Not really sure why I did not receive a notification for your reply so apologies about that.

  • Can we change this “maxNumConcurrentSubTasks” : 1 to a higher number and make it a parallel task? This will depend on the number of slots available in your data node.

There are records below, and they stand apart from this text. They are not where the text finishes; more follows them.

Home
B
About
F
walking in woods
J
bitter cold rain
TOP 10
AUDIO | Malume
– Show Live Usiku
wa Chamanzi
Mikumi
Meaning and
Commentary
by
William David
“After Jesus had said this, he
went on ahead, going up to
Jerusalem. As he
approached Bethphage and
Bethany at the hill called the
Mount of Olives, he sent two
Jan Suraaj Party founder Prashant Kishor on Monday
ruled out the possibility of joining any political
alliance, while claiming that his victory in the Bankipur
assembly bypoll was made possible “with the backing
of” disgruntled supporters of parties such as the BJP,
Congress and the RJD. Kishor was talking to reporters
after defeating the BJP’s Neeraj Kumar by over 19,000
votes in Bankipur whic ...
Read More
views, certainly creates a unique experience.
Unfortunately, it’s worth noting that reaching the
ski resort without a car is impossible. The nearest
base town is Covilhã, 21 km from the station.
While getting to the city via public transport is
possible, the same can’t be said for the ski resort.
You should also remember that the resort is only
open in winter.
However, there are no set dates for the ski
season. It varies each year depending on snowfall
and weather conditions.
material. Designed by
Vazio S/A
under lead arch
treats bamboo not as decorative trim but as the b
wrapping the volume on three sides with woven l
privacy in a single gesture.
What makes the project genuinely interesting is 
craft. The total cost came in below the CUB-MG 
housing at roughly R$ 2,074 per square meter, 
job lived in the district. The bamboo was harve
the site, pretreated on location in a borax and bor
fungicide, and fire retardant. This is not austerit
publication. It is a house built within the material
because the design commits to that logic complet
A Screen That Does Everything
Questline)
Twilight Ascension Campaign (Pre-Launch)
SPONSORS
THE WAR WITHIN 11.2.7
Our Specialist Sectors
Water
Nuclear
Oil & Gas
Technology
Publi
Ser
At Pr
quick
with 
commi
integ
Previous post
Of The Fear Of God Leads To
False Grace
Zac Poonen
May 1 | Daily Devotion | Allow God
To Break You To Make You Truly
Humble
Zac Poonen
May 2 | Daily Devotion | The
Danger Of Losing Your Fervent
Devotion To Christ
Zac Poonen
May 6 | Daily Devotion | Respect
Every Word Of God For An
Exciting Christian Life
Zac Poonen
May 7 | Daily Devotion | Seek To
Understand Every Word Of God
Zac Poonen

  • I would start with increasing the xmx/xms for the peons by increasing it here: druid.indexer.runner.javaOptsArray

  • You can definitely experiment with increasing XMX/XMS to higher numbers for other processes but within these guidelines: Basic cluster tuning · Apache Druid

  • After the above changes, you can reduce the following in the ingestion spec and test: maxBytesInMemory/maxRowsInMemory

1 Like

A few suggestions:

In order to parallelize execution of ingestion from SQL you’ll want to:

  • increase maxNumConcurrentSubTasks to the number of parallel workers you want to dedicate to the job (these are worker slots on the MMs).
  • split up the SQL into many different SQL requests each SQL request will be used in a different task to acquire rows. One way to split them is by timeframe and aligning them to the segment granularity.
  • you have rollup turned on but no metrics, are you trying to do aggregation during ingestion? if not, turn this off.

Also, depending on the expected query patterns you may benefit from secondary partitioning. It will be useful at query time for segment pruning if you have very common filter criteria on for example, t_id or p_id.

Thanks @Vijeth_Sagar & @Sergio_Ferragut for your quick response and suggestions,

I will try increasing ‘maxNumConcurrentSubTasks’ and other parameters.